Basically the Court is saying, look at the plain text of the 2A and the history that followed. That’s it. No balancing whether the government has a reason for the infringement. An infringement is an infringement and the law is unconstitutional if it infringes upon the 2A.
We then concluded: “A constitutional guarantee subject to future judges’ assessments of its usefulness is no constitutional guarantee at all.”
“After reviewing the Anglo-American history of public carry, the Court concludes that respondents have not met their burden to identify an American tradition justifying New York’s proper-cause requirement. Apart from a few late-19th-century outlier jurisdictions, American governments simply have not broadly prohibited the public carry of commonly used firearms for personal defense. Nor have they generally required law-abiding, responsible citizens to “demonstrate a special need for self-protection distinguishable from that of the general community” to carry arms in public.”

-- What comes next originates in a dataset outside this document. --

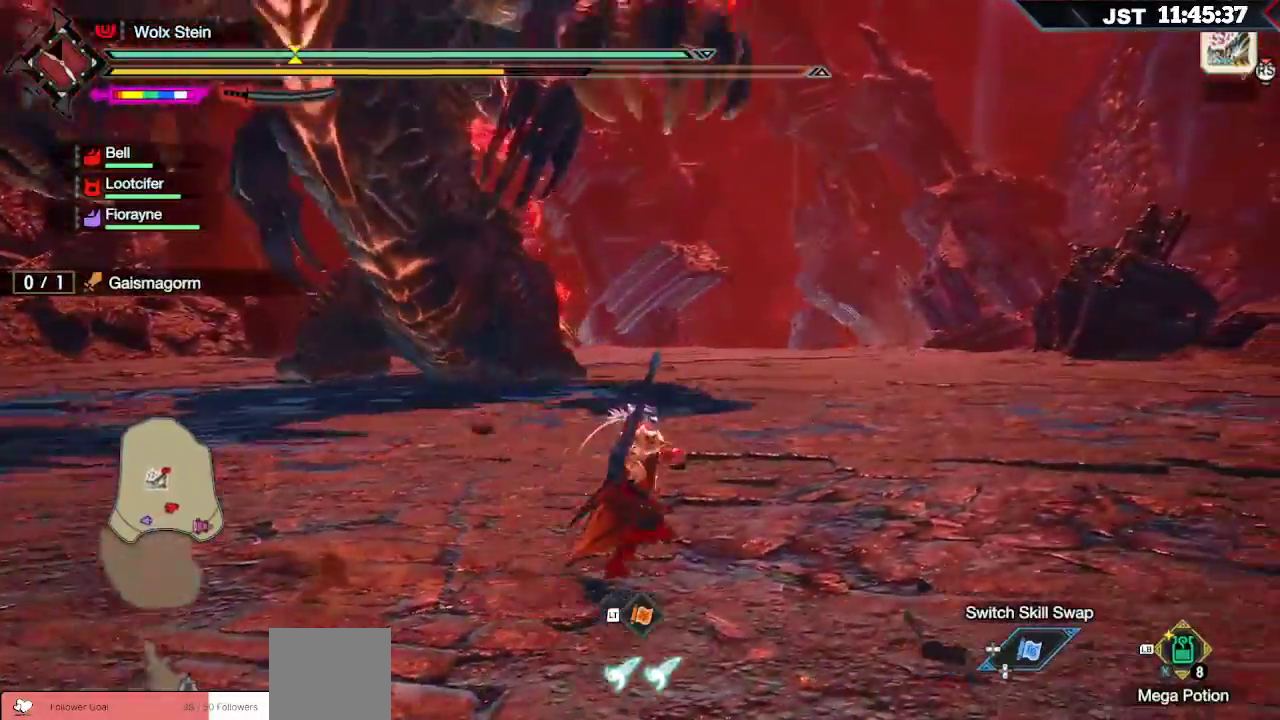
{"dt_ms": 500, "buttons": ["R1"], "left_stick": "right", "right_stick": "center", "events": [[17, "left_stick", "right"]]}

And here the Court finds that history does not support regulation like NYC has in place.
In Heller and McDonald, we held that the Second and Fourteenth Amendments protect an individual right to keep and bear arms for self-defense. In doing so, we held unconstitutional two laws that prohibited the possession and use of handguns in the home. In the years since, the Courts of Appeals have coalesced around a “two-step” framework for analyzing Second Amendment challenges that combines history with means-end scrutiny. Today, we decline to adopt that two-part approach.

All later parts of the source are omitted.